長時間労働規制強化が「サビ残」誘発しないか
「電通過労自死事件」では、「語るべき7つのこと」を挙げている。そのひとつが「顧客や取引先、社内の他部署からの過剰な依頼にどう対応するのか」だ。亡くなった女性が働いていた広告業界の特殊性もあるかもしれない。だが筆者は「日本は消費者を含めてお客さんの言いなりになりすぎている」とズバリ切り込む。
批判の対象となった、いわゆる電通「鬼十則」に責任転嫁するのではなく、「いかに労働環境を改善するのか、取引先も含めて作り上げられている過重労働をどうするか。その議論が先だ」と主張した。

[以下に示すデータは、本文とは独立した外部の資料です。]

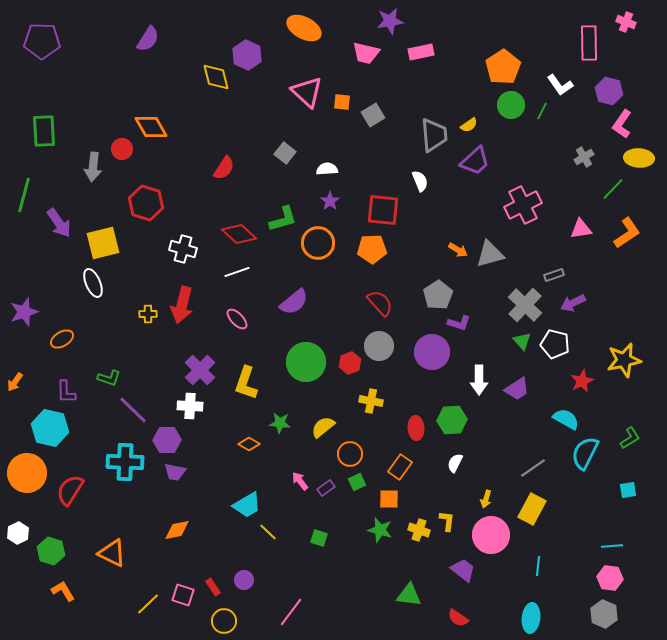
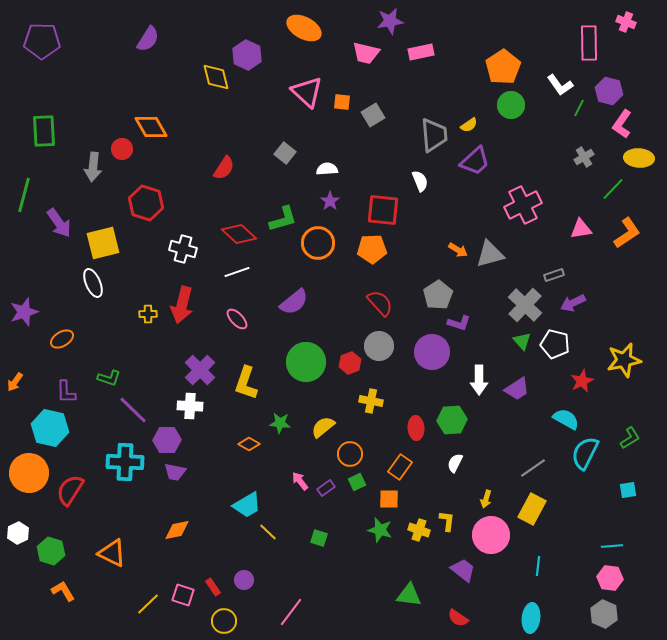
green line at (542, 111): moved 37 px right, 3 px up
orange circle at (27, 473): moved 2 px right
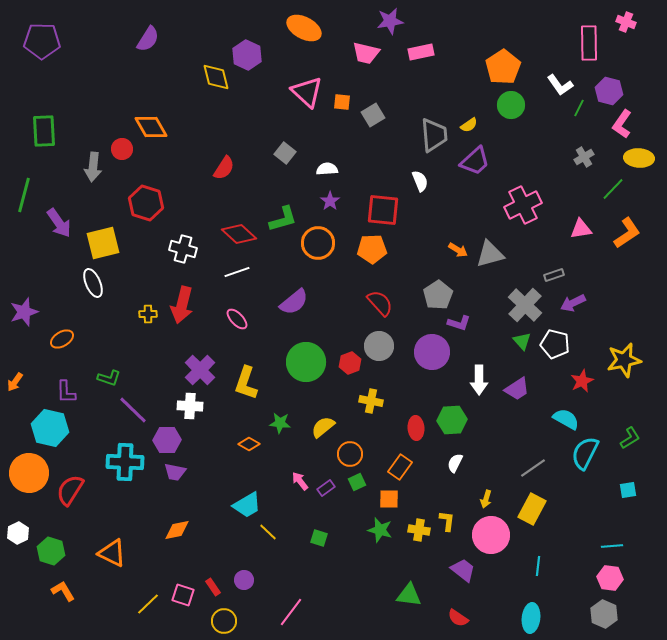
yellow cross at (419, 530): rotated 10 degrees counterclockwise
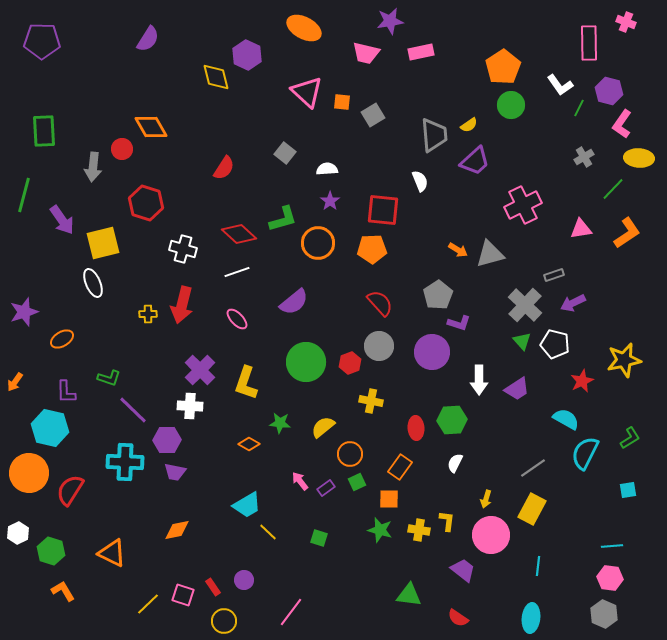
purple arrow at (59, 223): moved 3 px right, 3 px up
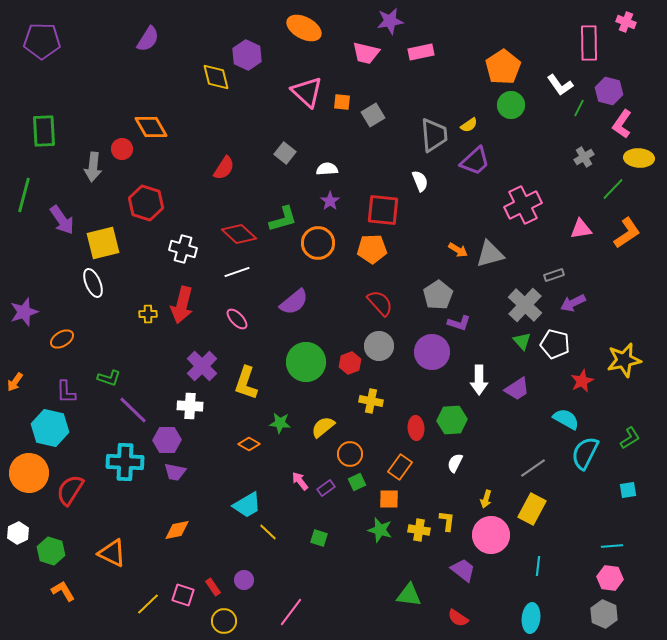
purple cross at (200, 370): moved 2 px right, 4 px up
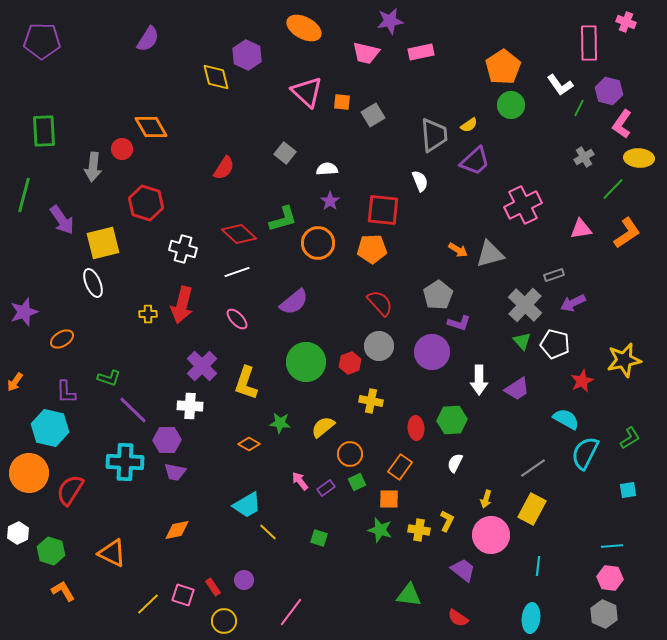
yellow L-shape at (447, 521): rotated 20 degrees clockwise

政府の「働き方改革」では、特に長時間労働是正に関する問題点として、その原因となる「業務量」「仕事の任せ方」に踏み込まない点を挙げる。これは改革ではなく「改善」にとどまっているというのだ。また長時間労働の規制を強化することで、かえってサービス残業が誘発されるのではないかと危惧する。
筆者は現在、千葉商科大国際教養学部で教鞭をふるうが、以前はリクルートやバンダイといった企業に勤務し、若手のころは休日出勤や月平均80時間の残業を何年も経験している。
自らの長時間労働体験に基づいた視点や提言が、本書では随所にちりばめられている。